The unions are seeking conciliation over the department’s failure to abide by the bargaining agreements or facilitate a dispute resolution process.
The unions, Prospect, PCS, FDA, Unite and GMB are also angry that the department has continually misrepresented their position over the offer.
They say that since the pay negotiations began in August, the department has:
- Failed to negotiate in good faith and with a view to reaching agreement.
- Failed to honour its written commitment to work jointly with the trade unions on submitting a business case for MOD pay.
- Submitted a ‘secret’ business case to the Treasury basing pay increases on detrimental changes to terms and conditions for staff which it knew the unions opposed.
- Unilaterally closed planned negotiations that were approaching an agreed way forward.
- Refused to recognise the legitimacy of the separate bargaining units in the current bargaining agreements covering industrial and non-industrial staff by producing one offer that covers both and basing increases in one pay pot on reductions in the other.
- Refused to invoke the dispute process which is an integral element of those bargaining agreements and is written into the most recent Employee Relations Framework agreement.
- Continuously sought to undermine the trade unions by publishing an offer predicated on detrimental changes to terms and conditions which had been rejected by the TUs to all staff then publishing updates alleging that the TUs are at fault over the current impasse.
The offer is based on reductions to terms and conditions for staff – which Prospect reps said they would not accept at their conference earlier this year.

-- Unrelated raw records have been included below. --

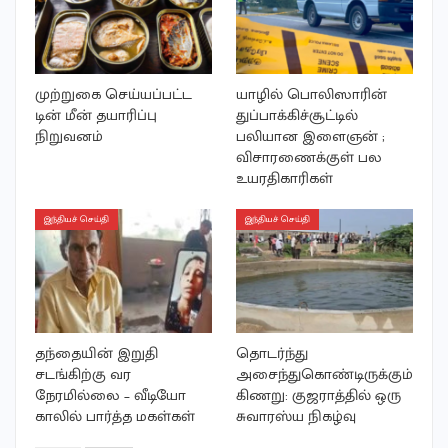
முற்றுகை செய்யப்பட்ட
யாழில் பொலிஸாரின்
டின் மீன் தயாரிப்பு
துப்பாக்கிச்சூட்டில்
நிறுவனம்
பலியான இளைஞன் ;
விசாரணைக்குள் பல
உயரதிகாரிகள்
இந்தியச் செய்தி
இந்தியச் செய்தி
தந்தையின் இறுதி
தொடர்ந்து
சடங்கிற்கு வர
அசைந்துகொண்டிருக்கும்
நேரமில்லை – வீடியோ
கிணறு: குஜராத்தில் ஒரு
காலில் பார்த்த மகள்கள்
சுவாரஸ்ய நிகழ்வு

Almost half of the three-year offer needs to be funded by:
- reducing overtime payments, which would mean a real time cut in take home pay for a significant number of staff carrying out key tasks in support of the department’s critical outputs
- removing the London pay lead, which would result in London becoming unaffordable to work in by the end of the three-year deal, and
- changing how recruitment and retention allowances are paid, reducing their value and their effectiveness. The impact would mostly be felt by the lowest paid staff in the department.

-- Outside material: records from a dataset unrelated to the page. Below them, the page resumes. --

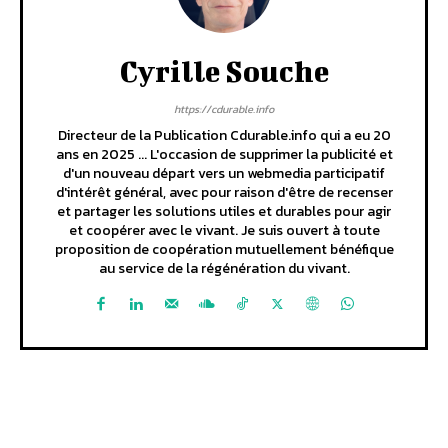
Cyrille Souche
https://cdurable.info
Directeur de la Publication Cdurable.info qui a eu 20
ans en 2025 ... L'occasion de supprimer la publicité et
d'un nouveau départ vers un webmedia participatif
d'intérêt général, avec pour raison d'être de recenser
et partager les solutions utiles et durables pour agir
et coopérer avec le vivant. Je suis ouvert à toute
proposition de coopération mutuellement bénéfique
au service de la régénération du vivant.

Prospect believes the offer will lead to recruitment and retention problems both in London because of the removal of the London pay lead and across the key sites where the allowances being changed are currently paid meaning that outputs will need to be met by overtime which nobody will volunteer for if it is to be paid at single time.

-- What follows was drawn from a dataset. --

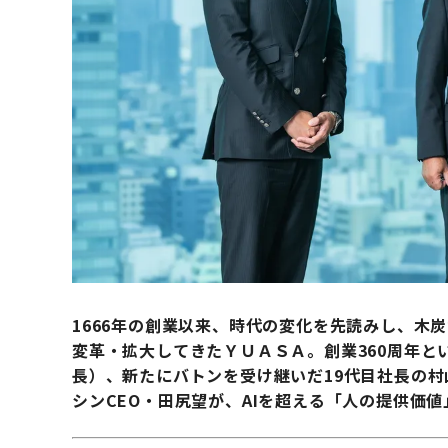
1666年の創業以来、時代の変化を先読みし、木
変革・拡大してきたＹＵＡＳＡ。創業360周年と
長）、新たにバトンを受け継いだ19代目社長の
シンCEO・田尻望が、AIを超える「人の提供価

“As well as cutting the take-home pay of the lowest-paid staff and undermining the government’s social mobility policies, the offer is divisive and damaging to the department’s output.
“The overtime proposals have clearly been drafted without knowledge or understanding of how overtime operates across the department,” said the union’s negotiator Julie Flanagan.
“It seems that the department wants to divide its workforce by expecting staff to endorse an approach which involves robbing Peter to pay Paul.
She also said that the department was disingenuous in making two separate offers.
“Both offers talk about a mythical overall 11.5% average increase rather than the figure each individual collective may expect.
“The assertion that two separate pay offers would be implemented if one collective group rejected the offer and one group accepted it is also nonsense.
“If either grouping rejects the offer neither can be paid because the savings needed to fund the increases won’t be available,” Flanagan concluded.